→ **DOCUMENT SEGMENT**
The matrix equation of (3.5) can be written as

$\begin{eqnarray} &&[\mathbf{B}_{1}(\mathbf{C}^{1(2)}\otimes\mathbf{I}_{n_1}+\mathbf{I}_{m_1}\otimes\mathbf{D}^{1(2)}) +\mathbf{B}_{11}(\mathbf{C}^{1(1)}\otimes\mathbf{I}_{n_1})+\mathbf{B}_{12}(\mathbf{I}_{m_1}\otimes\mathbf{D}^{1(2)})] \mathbf{U}_{1} = \mathbf{F}_{1} \end{eqnarray}$

(3.13)

where $\mathbf{C}^{1(1)}, \mathbf{C}^{1(2)}, \mathbf{D}^{1(1)}, \mathbf{D}^{1(2)}$ are the one order and two order differential matrices, and $\mathbf{I}_{m_1}, \mathbf{I}_{n_1}$ are the identity matrices. Then, we write

$\begin{eqnarray} \mathbf{L}_{1} \mathbf{U}_{1} = \mathbf{F}_{1}. \end{eqnarray}$

(3.14)

→ **EXCERPTED RECORDS**
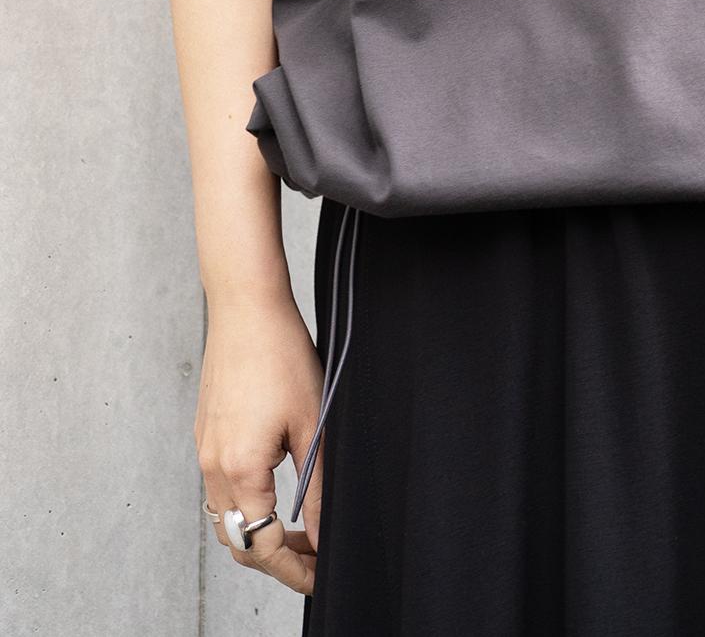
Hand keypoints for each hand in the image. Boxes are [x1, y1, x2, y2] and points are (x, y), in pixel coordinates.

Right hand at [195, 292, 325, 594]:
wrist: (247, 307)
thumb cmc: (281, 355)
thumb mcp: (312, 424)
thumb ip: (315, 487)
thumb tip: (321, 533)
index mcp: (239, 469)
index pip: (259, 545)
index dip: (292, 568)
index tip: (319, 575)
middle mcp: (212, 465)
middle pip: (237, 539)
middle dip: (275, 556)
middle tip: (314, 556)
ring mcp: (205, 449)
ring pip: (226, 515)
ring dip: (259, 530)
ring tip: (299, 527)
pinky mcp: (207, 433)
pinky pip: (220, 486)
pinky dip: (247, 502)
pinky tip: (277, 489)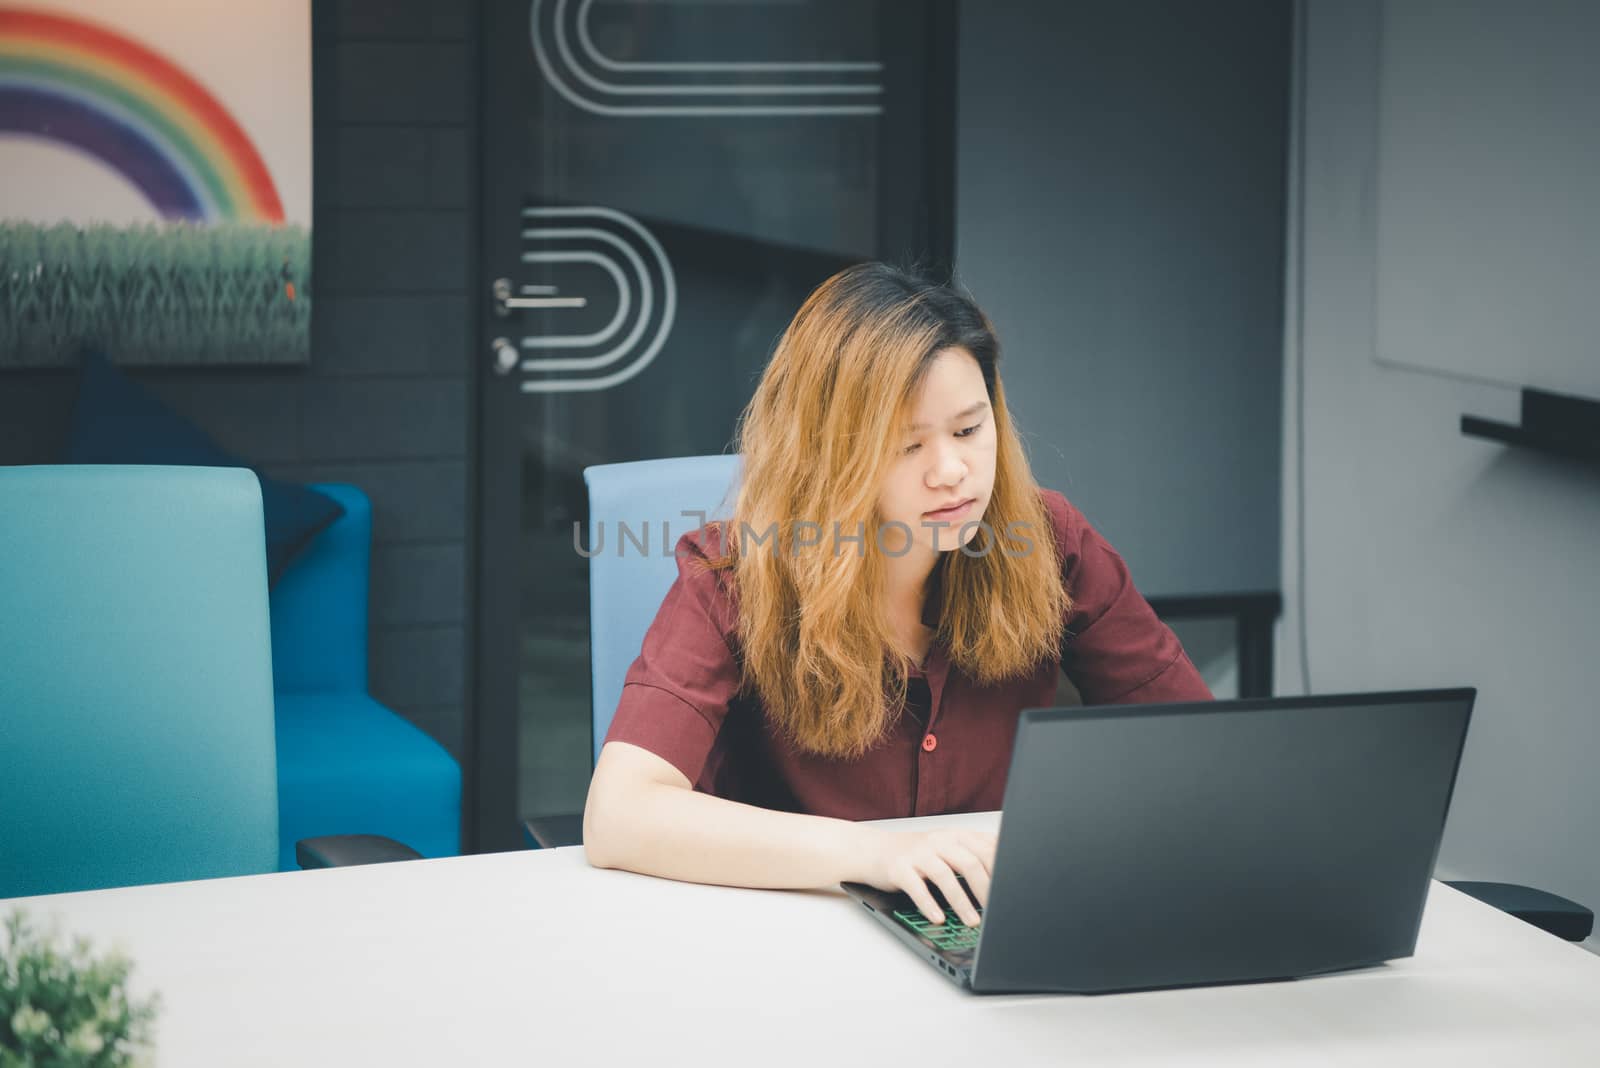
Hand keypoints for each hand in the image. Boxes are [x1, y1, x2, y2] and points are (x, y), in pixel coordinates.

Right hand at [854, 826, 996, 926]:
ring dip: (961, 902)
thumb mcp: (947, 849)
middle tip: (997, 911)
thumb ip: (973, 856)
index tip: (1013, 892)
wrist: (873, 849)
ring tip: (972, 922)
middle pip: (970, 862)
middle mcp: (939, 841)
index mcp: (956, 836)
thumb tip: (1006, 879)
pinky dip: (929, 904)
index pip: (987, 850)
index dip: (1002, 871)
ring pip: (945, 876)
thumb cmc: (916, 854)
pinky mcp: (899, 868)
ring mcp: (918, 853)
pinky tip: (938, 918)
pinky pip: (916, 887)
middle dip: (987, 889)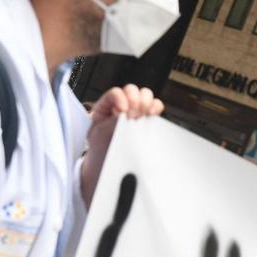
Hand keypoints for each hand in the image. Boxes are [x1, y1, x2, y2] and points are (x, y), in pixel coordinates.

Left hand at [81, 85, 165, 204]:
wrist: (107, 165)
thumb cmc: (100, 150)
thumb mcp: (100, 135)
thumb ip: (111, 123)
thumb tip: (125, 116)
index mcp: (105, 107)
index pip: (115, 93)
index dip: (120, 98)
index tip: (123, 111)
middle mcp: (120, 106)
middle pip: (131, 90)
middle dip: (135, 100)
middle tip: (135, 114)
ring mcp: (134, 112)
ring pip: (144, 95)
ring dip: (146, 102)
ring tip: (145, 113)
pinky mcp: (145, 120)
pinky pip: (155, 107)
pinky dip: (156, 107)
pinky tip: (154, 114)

--

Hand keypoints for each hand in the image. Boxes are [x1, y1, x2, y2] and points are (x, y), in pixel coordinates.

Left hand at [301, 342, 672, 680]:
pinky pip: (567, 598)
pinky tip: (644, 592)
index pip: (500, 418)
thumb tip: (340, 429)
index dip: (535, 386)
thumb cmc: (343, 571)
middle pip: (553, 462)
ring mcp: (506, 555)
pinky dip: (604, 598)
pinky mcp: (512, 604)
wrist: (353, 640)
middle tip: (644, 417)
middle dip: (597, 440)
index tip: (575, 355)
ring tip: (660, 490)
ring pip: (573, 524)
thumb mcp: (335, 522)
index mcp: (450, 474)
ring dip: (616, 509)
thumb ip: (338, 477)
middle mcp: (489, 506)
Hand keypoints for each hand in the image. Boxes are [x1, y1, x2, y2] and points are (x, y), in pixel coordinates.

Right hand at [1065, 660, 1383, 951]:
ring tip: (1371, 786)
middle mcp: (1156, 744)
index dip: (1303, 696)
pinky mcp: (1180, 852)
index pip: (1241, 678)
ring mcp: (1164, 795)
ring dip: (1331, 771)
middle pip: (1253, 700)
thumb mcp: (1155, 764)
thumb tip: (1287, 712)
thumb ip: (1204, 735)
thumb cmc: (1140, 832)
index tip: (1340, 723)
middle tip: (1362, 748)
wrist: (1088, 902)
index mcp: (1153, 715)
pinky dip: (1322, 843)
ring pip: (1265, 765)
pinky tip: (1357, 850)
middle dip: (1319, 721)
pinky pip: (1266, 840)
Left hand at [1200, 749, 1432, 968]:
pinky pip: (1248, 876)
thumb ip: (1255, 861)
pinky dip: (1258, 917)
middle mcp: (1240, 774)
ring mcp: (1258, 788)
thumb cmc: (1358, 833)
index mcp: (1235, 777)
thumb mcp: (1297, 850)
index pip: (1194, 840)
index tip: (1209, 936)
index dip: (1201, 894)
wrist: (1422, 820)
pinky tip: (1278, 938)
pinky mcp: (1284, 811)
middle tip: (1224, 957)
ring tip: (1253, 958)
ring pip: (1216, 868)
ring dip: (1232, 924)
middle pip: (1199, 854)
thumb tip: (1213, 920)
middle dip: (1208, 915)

→ **EXERCISE 1**
Decide whether each statement below agrees with the excerpt on the matrix equation. Answer yes or no for each, and quote the deciding words of the excerpt.
(a) The matrix equation is presented as a rewriting of (3.5).
(b) The matrices $\mathbf{I}_{m_1}$ and $\mathbf{I}_{n_1}$ are described as zero matrices.
(c) The matrices $\mathbf{C}^{1(1)}, \mathbf{C}^{1(2)}, \mathbf{D}^{1(1)}, \mathbf{D}^{1(2)}$ are described as differential matrices.
→ **EXERCISE 2**
In the excerpt on the matrix equation, what number labels the compact equation $\mathbf{L}_{1} \mathbf{U}_{1} = \mathbf{F}_{1}$?
→ **EXERCISE 3**
Extend the excerpt on the matrix equation, starting after its final equation.

→ **EXERCISE RESULT 1**
(a) Yes: "The matrix equation of (3.5) can be written as"
(b) No: "are the identity matrices"
(c) Yes: "are the one order and two order differential matrices"

→ **EXERCISE RESULT 2**
(3.14)

→ **EXERCISE RESULT 3**
Similarly in the sub-domain $\Omega_{2}$ , we get the matrix equation

$\begin{eqnarray} &&[\mathbf{B}_{2}(\mathbf{C}^{2(2)}\otimes\mathbf{I}_{n_2}+\mathbf{I}_{m_2}\otimes\mathbf{D}^{2(2)}) +\mathbf{B}_{21}(\mathbf{C}^{2(1)}\otimes\mathbf{I}_{n_2})+\mathbf{B}_{22}(\mathbf{I}_{m_2}\otimes\mathbf{D}^{2(2)})] \mathbf{U}_{2} = \mathbf{F}_{2}, \end{eqnarray}$

(3.15)

and

$\begin{eqnarray} \mathbf{L}_{2} \mathbf{U}_{2} = \mathbf{F}_{2}. \end{eqnarray}$

(3.16)

Combining Eq (3.14) and Eq (3.16), we get

$\begin{eqnarray} \left[\begin{array}{cc} \mathbf{L}_{2} & \mathbf{0} \\ \mathbf{0} & \mathbf{L}_{2} \end{array} \right] \left[ \begin{array}{c} \mathbf{U}_{1} \\ \mathbf{U}_{2} \end{array} \right] = \left[ \begin{array}{c} \mathbf{F}_{1} \\ \mathbf{F}_{2} \end{array} \right]. \end{eqnarray}$

(3.17)

Then, we have

$\begin{eqnarray} \mathbf{L} \mathbf{U} = \mathbf{F}, \end{eqnarray}$

(3.18)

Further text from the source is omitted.